Input for this task Block Start

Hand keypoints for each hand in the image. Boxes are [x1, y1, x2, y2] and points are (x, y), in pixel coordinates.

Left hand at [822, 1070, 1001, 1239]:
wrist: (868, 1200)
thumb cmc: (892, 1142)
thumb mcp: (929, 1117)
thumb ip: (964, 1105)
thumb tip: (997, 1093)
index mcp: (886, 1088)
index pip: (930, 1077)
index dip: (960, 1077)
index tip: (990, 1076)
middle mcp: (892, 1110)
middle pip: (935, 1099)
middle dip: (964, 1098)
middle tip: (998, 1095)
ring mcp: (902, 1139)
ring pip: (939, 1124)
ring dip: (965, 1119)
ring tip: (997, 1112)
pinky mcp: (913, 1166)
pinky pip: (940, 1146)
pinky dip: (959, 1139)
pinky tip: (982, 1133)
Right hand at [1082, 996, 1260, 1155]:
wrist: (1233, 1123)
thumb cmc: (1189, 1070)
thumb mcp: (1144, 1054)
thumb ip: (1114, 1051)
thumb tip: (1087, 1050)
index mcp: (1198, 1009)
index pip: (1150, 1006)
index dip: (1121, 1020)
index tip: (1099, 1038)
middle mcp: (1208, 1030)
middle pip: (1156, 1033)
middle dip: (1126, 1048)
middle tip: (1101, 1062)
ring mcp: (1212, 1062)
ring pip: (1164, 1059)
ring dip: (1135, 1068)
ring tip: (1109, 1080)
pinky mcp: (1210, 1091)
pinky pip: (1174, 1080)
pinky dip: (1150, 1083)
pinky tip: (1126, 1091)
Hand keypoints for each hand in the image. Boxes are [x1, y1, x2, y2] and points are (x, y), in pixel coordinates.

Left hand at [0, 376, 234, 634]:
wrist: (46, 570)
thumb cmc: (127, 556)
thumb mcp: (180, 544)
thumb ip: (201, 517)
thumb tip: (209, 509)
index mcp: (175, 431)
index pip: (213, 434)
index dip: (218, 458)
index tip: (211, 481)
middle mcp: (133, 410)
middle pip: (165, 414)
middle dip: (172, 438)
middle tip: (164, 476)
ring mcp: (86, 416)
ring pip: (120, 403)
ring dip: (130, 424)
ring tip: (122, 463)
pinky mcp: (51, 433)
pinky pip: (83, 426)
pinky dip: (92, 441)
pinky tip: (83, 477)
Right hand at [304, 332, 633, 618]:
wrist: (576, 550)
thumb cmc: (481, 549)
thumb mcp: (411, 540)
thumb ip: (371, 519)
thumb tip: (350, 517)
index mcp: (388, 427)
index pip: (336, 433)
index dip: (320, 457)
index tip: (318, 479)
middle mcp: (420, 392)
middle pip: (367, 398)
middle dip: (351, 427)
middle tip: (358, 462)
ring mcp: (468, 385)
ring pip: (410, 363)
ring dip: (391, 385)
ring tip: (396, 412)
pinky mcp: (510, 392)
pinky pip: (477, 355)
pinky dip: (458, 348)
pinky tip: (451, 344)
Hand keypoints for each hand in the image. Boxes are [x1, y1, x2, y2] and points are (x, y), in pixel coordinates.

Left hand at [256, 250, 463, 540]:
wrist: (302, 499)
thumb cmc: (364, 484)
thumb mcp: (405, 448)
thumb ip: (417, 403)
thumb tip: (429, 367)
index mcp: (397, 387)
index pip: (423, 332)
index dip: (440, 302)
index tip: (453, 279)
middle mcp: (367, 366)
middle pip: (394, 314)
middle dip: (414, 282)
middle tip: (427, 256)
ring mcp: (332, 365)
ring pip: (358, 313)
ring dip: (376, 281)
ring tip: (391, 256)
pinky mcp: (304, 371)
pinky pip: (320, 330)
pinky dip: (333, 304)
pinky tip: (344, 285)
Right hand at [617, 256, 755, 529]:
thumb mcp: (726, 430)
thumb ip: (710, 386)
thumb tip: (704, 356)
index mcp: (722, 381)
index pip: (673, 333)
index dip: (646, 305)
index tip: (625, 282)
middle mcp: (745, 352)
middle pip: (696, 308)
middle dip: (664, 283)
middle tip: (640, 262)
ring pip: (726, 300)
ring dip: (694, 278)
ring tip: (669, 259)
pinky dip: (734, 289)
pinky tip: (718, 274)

Input for this task Block End

How many lines of the data include the word "Left"? Reply with the number and nothing else.

• [Your solution]
3